第145章 本音<弐>
「あ、あんたは確か・・・。村・・・」
「村田だよ・・・、いい加減い覚えろよ」
「いやあたし・・・、村田っていおうとした・・・わよ?あたしどんだけ・・・馬鹿に思われてるの?」
あまりの事に汐は叫びそうになるが、身体が冷え切り疲労も蓄積していたため、小さい声しか出なかった。
「あ、汐・・・」
その向こう側には、同じく歯をガチガチならしながら岩にへばりつく、炭治郎の姿があった。

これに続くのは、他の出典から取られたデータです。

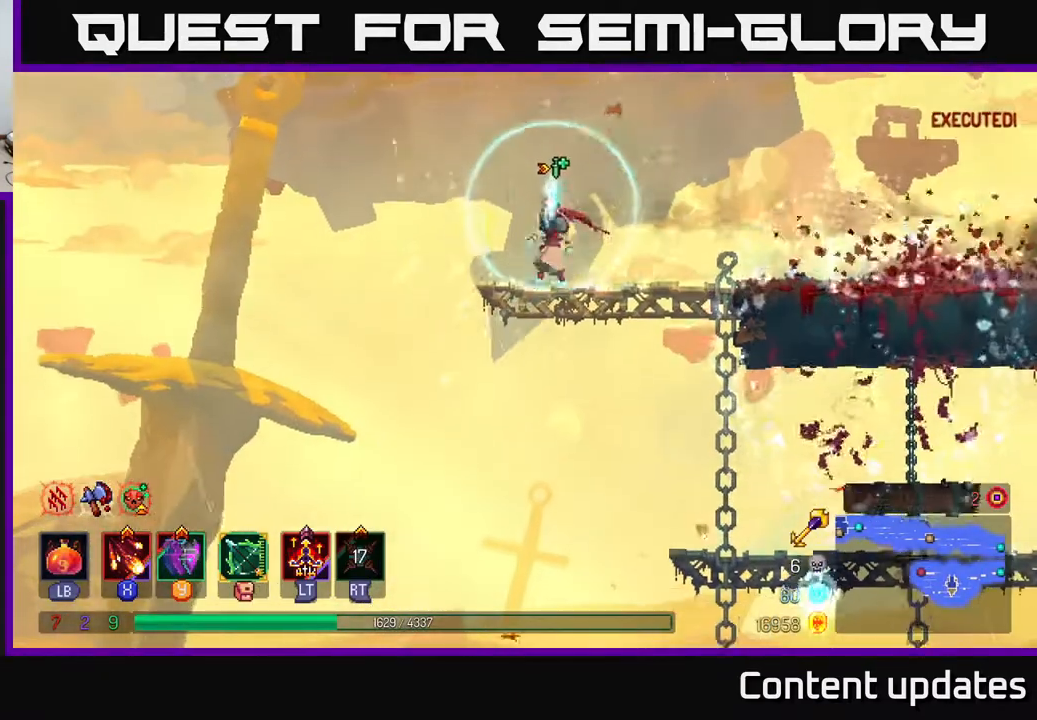
{"buttons": [], "left_stick": "right", "right_stick": "center", "events": [[17, "left_stick", "down-left"], [383, "right_stick", "center"], [400, "left_stick", "right"]]}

「まあ、それはともかく・・・、お前もすげぇな・・・」
「な、何がよ・・・?」
「お前も炭治郎も猪も、すげぇよ。俺なんて、初日滝修行できるようになるの夕方だったぜ。なかなか水に慣れなくて・・・」
村田は歯をガチガチ言わせながら、震える声でそう言った。
「滝に打たれるだけなのに、本当にきついですね・・・。高い位置から落ちてくる水が、あんなに重いなんて・・・」
「本当よ。下手したら首が折れるもの・・・」
炭治郎と汐は、変な笑い声を上げながら岩に頬を寄せた。
「取りあえず、一刻滝に打たれ続けられるようになったから、俺はこれから丸太の訓練だ・・・」
「す、すごいですね村田さん・・・」
「と、十日いるからな・・・」
「それは、ご愁傷様・・・」
三人は動けるようになるまで岩に張り付き、落ち着いたころに村田は次の訓練へと向かった。